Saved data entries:

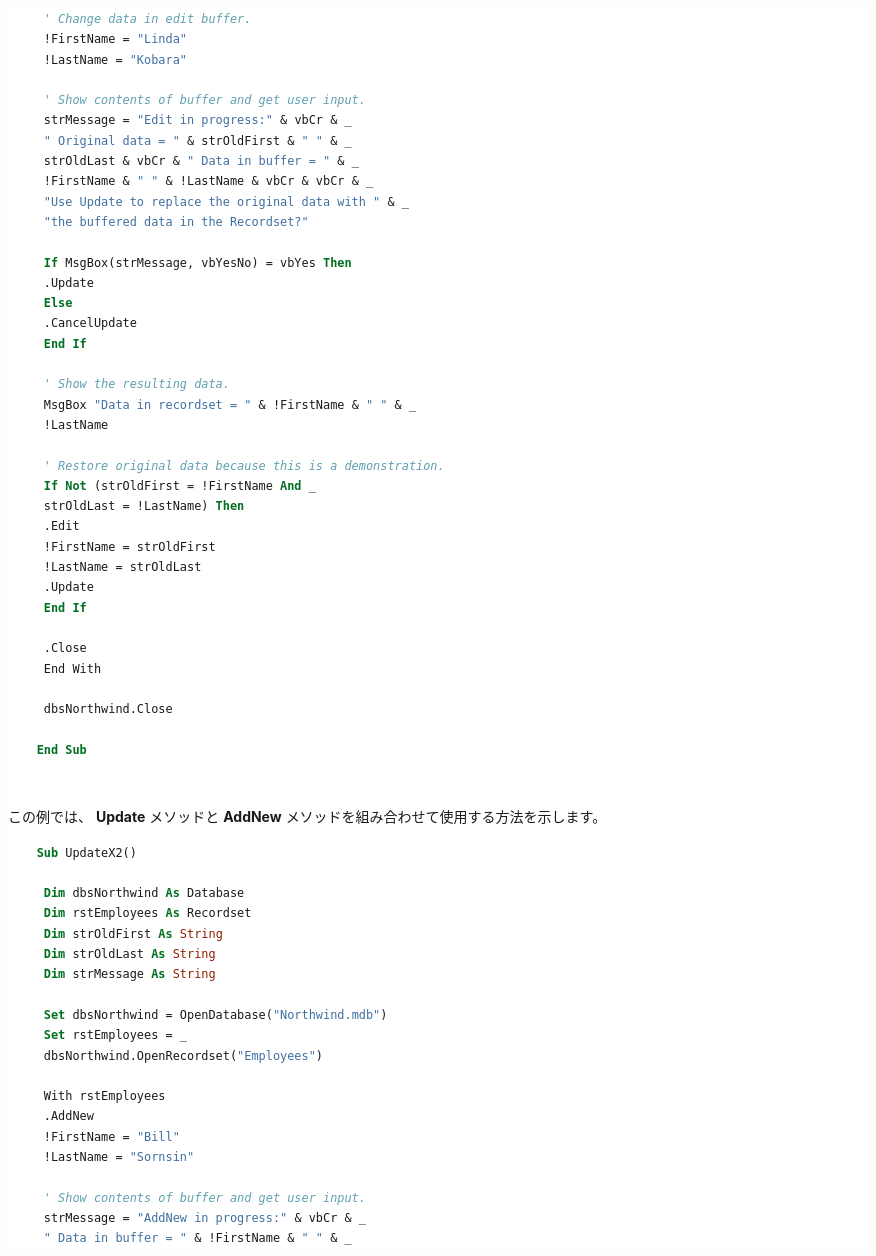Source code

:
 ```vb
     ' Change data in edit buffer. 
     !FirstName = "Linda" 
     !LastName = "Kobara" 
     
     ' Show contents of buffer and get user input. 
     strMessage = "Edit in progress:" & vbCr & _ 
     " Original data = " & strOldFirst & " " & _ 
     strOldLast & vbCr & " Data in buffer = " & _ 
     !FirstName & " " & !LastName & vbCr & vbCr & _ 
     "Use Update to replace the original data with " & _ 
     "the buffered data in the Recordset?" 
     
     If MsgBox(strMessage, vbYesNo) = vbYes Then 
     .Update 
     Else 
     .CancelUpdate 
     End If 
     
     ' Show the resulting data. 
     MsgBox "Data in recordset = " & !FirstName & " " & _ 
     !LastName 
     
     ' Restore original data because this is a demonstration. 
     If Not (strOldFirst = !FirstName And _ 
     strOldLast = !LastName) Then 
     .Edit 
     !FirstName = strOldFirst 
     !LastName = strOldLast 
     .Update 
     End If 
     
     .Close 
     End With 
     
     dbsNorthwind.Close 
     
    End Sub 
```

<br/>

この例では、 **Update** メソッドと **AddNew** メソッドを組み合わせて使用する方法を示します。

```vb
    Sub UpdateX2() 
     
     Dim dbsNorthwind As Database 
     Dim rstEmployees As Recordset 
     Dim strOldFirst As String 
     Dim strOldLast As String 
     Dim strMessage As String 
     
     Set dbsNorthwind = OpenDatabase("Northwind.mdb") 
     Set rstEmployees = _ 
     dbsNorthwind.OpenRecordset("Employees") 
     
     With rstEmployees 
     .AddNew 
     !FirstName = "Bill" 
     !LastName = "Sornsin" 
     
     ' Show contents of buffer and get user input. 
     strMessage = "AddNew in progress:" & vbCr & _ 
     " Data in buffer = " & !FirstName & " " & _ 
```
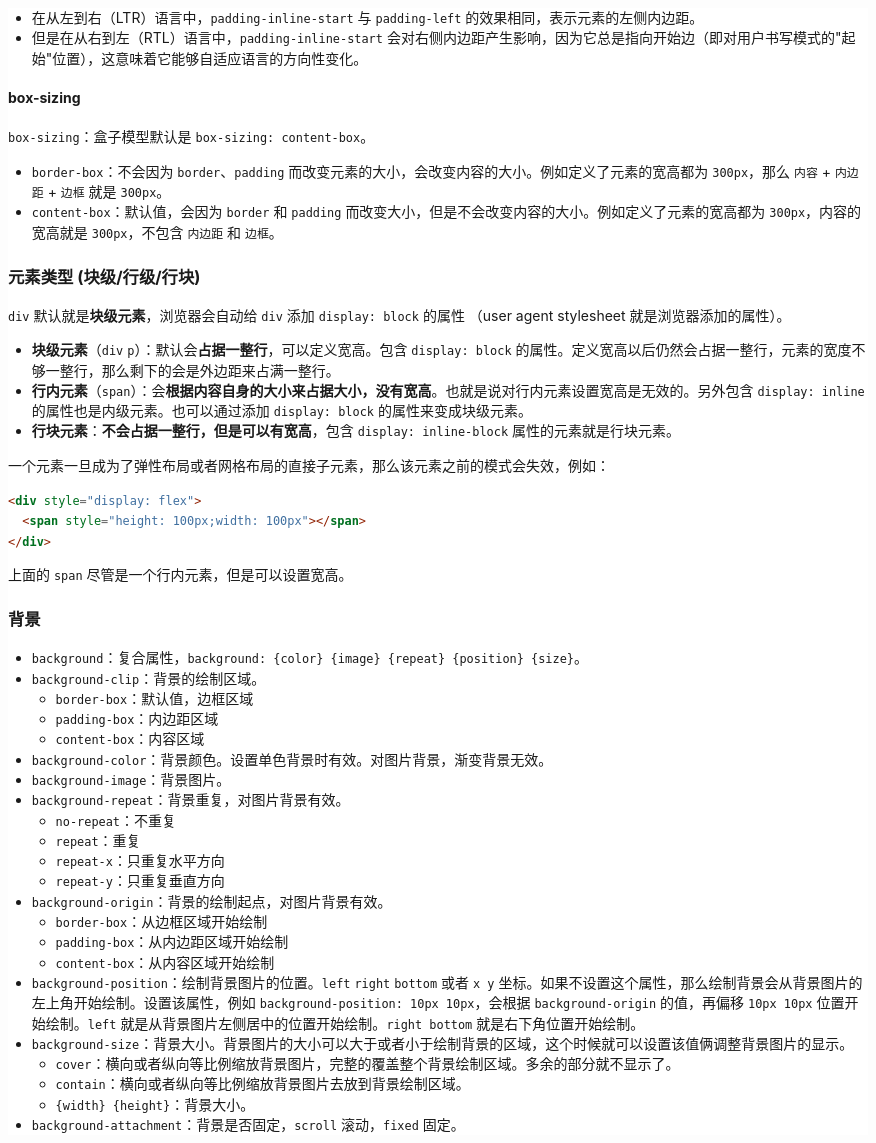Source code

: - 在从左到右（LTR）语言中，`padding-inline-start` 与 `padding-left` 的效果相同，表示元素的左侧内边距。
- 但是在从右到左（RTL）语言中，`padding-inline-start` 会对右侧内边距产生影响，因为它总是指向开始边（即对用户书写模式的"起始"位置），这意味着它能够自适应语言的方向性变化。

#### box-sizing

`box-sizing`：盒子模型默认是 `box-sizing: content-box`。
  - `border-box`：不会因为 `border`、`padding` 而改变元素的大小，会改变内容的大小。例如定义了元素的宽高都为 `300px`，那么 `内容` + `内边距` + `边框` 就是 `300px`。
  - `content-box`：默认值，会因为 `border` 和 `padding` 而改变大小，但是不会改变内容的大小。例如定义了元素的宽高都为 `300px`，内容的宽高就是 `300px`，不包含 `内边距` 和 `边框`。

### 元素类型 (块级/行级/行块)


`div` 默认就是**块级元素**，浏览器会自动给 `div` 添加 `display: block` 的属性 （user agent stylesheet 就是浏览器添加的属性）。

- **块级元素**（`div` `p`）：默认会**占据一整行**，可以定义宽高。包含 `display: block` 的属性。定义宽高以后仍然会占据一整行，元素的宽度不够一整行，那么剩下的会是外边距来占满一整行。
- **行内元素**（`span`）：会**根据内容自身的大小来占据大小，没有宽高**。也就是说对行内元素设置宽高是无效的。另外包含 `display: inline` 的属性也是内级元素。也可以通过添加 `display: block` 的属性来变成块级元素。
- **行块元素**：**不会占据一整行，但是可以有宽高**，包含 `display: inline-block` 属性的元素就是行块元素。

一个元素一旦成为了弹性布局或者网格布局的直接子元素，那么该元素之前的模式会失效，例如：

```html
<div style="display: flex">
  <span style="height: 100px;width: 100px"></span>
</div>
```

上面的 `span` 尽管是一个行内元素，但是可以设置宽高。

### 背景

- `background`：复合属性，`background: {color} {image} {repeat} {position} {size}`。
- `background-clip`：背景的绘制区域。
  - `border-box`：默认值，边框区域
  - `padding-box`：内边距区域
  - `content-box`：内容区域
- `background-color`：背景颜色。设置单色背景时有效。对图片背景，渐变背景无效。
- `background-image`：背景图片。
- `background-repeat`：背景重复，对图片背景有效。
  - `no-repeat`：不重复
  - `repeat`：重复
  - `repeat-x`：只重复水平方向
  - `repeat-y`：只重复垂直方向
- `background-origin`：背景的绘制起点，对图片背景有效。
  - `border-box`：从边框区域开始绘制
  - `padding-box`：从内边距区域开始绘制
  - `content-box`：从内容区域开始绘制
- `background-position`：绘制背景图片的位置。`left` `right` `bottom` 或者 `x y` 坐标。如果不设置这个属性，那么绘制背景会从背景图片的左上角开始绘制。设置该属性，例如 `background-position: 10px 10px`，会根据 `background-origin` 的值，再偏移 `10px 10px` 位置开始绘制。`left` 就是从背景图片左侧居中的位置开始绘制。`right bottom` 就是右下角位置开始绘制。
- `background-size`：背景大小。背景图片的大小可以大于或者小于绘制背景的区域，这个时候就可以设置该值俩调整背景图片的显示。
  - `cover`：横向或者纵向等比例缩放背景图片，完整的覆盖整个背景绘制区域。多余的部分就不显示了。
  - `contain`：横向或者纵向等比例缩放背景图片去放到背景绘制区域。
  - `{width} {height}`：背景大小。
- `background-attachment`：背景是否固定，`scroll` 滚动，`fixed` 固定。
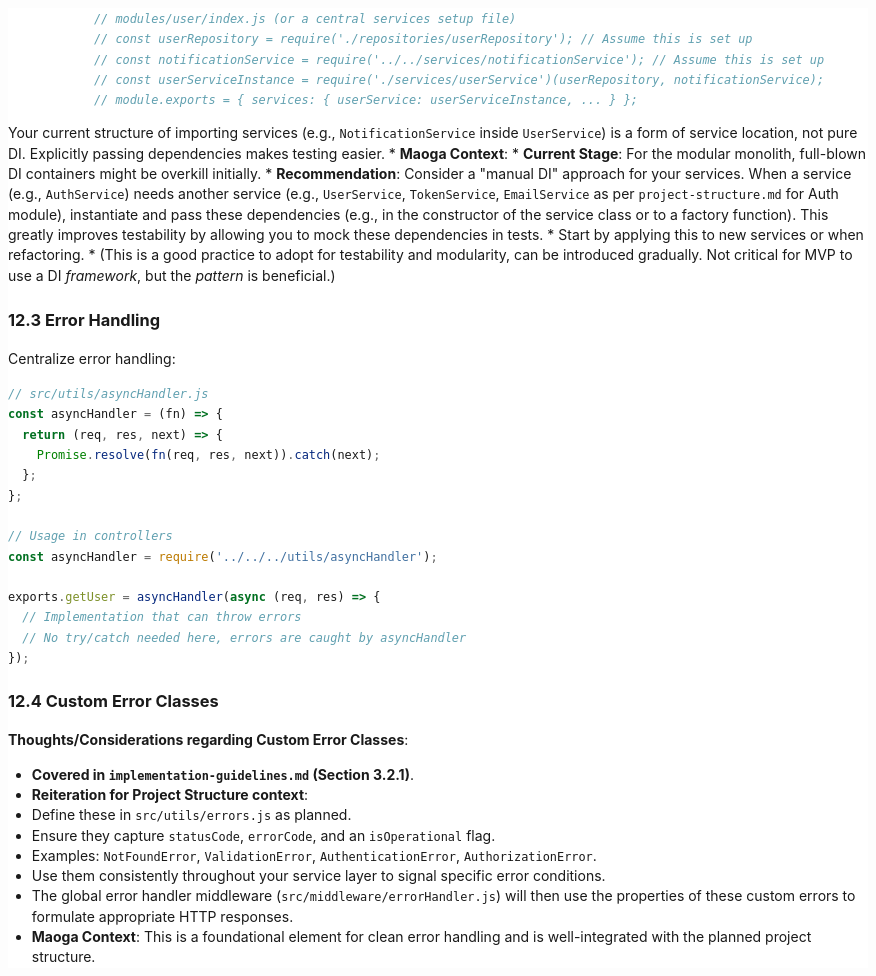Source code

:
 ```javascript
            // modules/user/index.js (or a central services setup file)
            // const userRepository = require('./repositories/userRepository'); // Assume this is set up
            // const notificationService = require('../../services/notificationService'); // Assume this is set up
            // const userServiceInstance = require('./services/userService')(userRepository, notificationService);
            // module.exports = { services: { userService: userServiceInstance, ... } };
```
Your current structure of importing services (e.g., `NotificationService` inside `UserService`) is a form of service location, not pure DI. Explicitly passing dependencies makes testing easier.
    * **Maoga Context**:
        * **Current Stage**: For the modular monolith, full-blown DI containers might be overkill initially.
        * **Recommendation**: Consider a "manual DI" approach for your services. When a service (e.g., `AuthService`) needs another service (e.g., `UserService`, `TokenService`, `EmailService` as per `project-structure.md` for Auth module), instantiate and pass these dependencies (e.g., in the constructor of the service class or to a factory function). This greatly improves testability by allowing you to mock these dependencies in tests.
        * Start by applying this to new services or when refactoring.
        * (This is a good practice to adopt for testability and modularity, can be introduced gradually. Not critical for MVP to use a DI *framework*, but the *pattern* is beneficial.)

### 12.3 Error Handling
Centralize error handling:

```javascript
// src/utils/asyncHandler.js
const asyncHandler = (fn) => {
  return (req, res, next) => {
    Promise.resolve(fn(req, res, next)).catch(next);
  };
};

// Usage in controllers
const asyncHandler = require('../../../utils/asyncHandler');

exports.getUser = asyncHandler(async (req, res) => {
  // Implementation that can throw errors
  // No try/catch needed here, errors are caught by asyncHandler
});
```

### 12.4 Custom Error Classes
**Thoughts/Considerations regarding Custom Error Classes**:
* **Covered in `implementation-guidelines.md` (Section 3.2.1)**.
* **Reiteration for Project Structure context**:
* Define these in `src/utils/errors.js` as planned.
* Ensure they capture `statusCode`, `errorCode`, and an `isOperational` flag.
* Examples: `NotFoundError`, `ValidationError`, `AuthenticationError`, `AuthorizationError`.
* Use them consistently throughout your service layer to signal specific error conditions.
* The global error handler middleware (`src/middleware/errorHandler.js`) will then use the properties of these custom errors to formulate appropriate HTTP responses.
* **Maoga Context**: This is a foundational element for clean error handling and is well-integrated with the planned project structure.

The task:
Using the records given above, list every line that includes the word "dbsNorthwind".

Reply:
     dbsNorthwind.Close 
     Dim dbsNorthwind As Database 
     Set dbsNorthwind = OpenDatabase("Northwind.mdb") 
     dbsNorthwind.OpenRecordset("Employees") 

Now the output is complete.